● Work task: Reduce the material below to its lines containing "single".

● Exercise data:
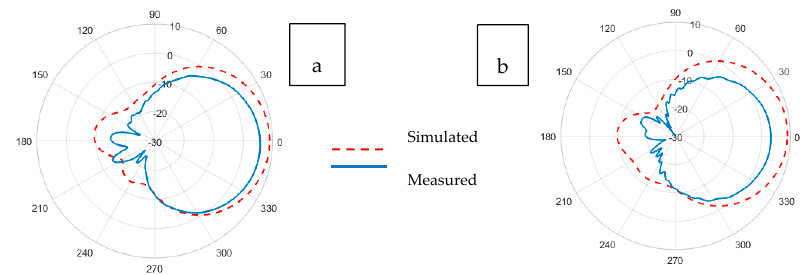
Figure 11. Simulated and experimental ( a ) E-plane and ( b ) H-plane radiation patterns of Prag-based non-perforated RRMPA at 2.45 GHz.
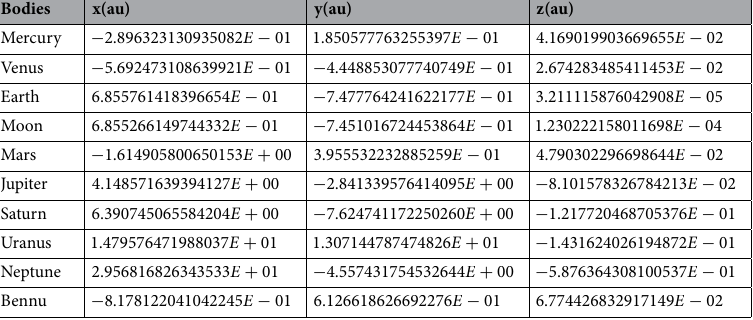
Table 1. Input values for the coordinates of each body as of August 5, 2021. Data taken from JPL NASA.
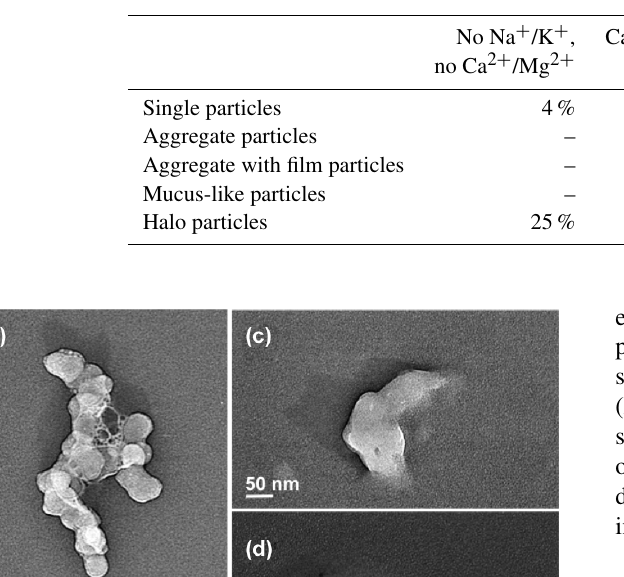
Table 2. Fraction of particles containing the ions Na + /K + or Ca 2 + /Mg 2 + , both Na + /K + and Ca 2 + /Mg 2 + , or neither Na + /K + nor Ca 2 + /Mg 2 + in single particles, “aggregate” particles, “aggregate with film” particles, “mucus-like” particles, and halo particles. The ions written in brackets in the last column indicate the prevalent type of ion in the respective type of particle.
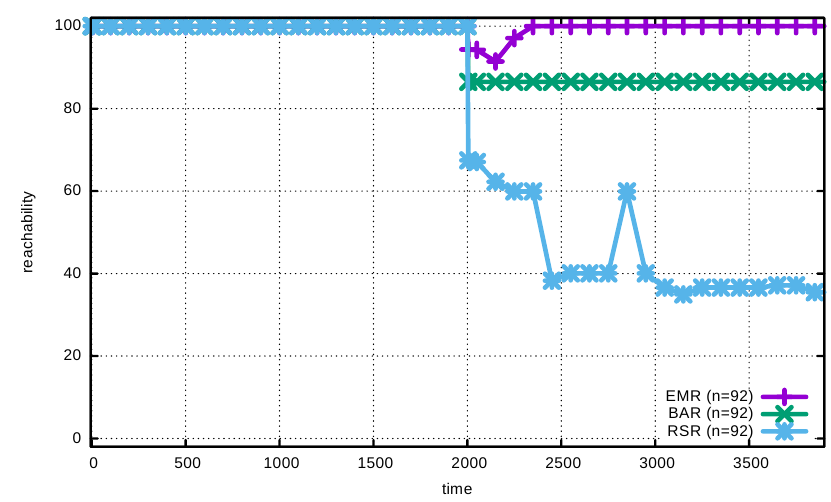
Fig. 14: Comparison of reachability before and after the self-healing process (a single run).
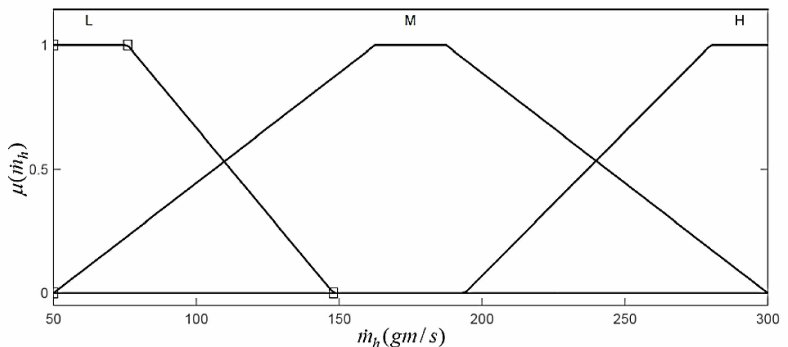
Figure 15. Membership functions of hot fluid mass flow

● Answer to the problem:
Table 2. Fraction of particles containing the ions Na + /K + or Ca 2 + /Mg 2 + , both Na + /K + and Ca 2 + /Mg 2 + , or neither Na + /K + nor Ca 2 + /Mg 2 + in single particles, “aggregate” particles, “aggregate with film” particles, “mucus-like” particles, and halo particles. The ions written in brackets in the last column indicate the prevalent type of ion in the respective type of particle.
Fig. 14: Comparison of reachability before and after the self-healing process (a single run).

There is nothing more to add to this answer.